▸ **What you should do**
Reproduce the listing below word for word, leaving out the pictures.

▸ **Provided records**
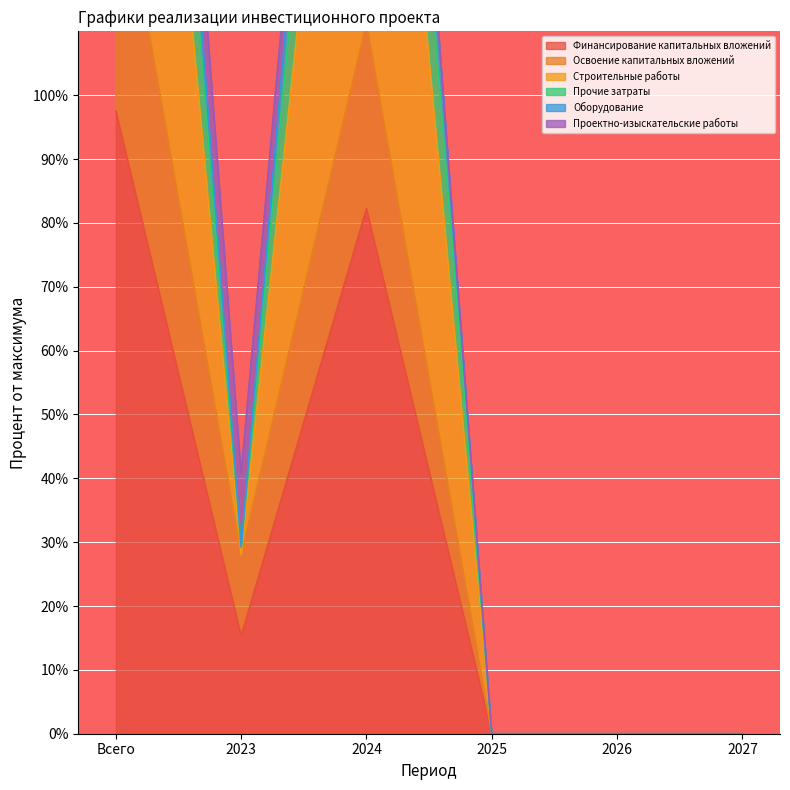

Is it true that Освоение капитальных вложений equals -82.8 at 2027?

False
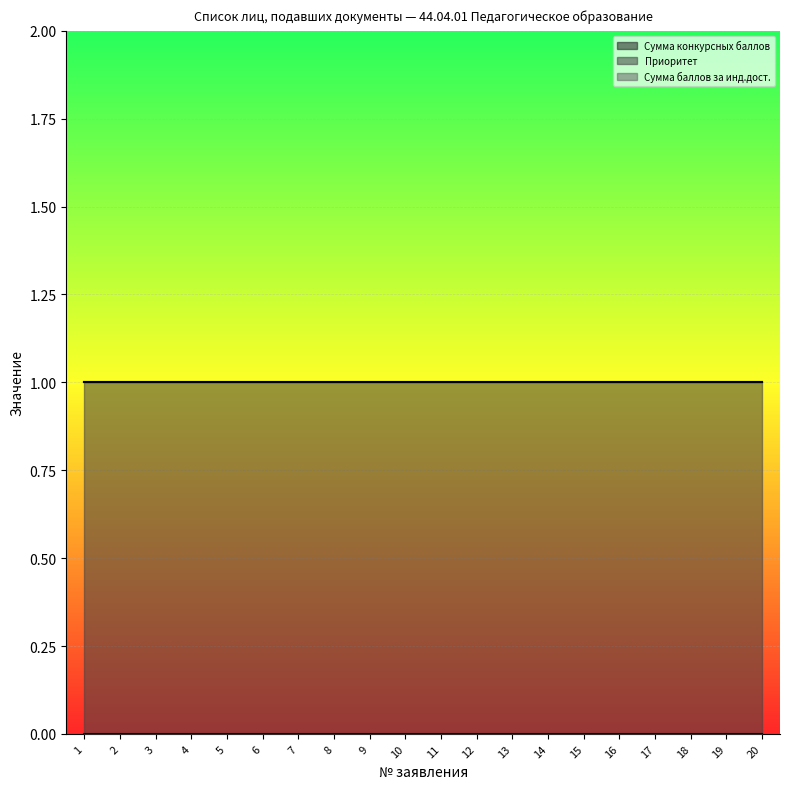

What is the maximum value for Приоритет?

1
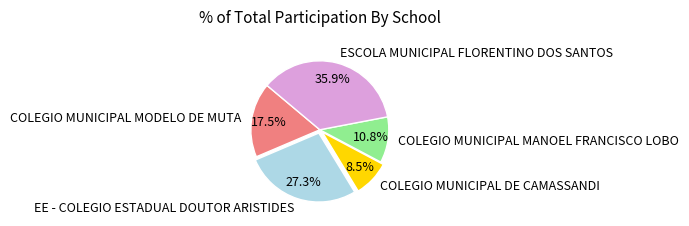

Does COLEGIO MUNICIPAL MODELO DE MUTA account for over 50% of the chart?

No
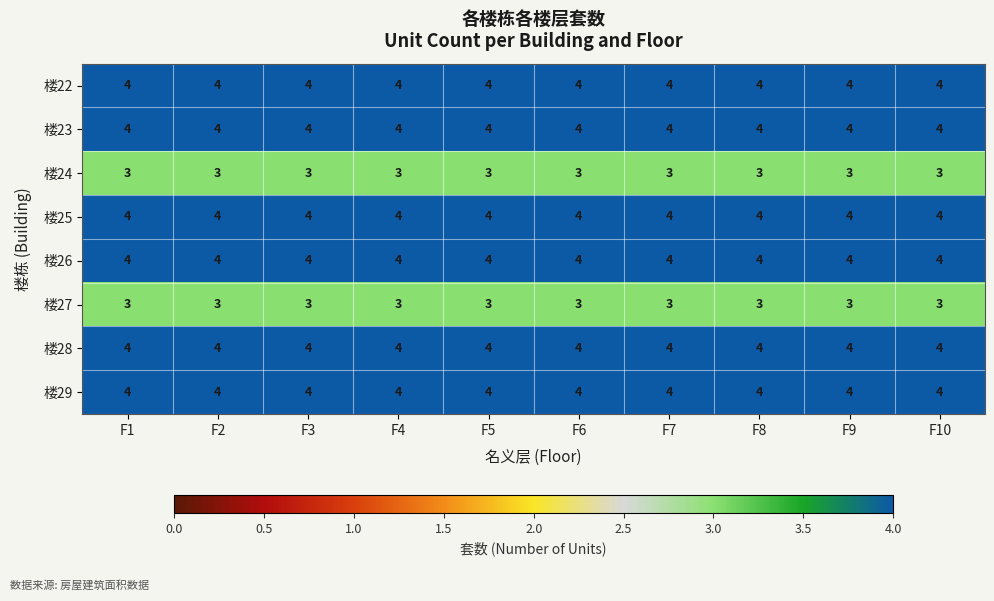

At how many categories does at least one series exceed 3?

10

▸ **Solution for this task**
Is it true that Освоение капитальных вложений equals -82.8 at 2027?

False

What is the maximum value for Приоритет?

1

Does COLEGIO MUNICIPAL MODELO DE MUTA account for over 50% of the chart?

No

At how many categories does at least one series exceed 3?

10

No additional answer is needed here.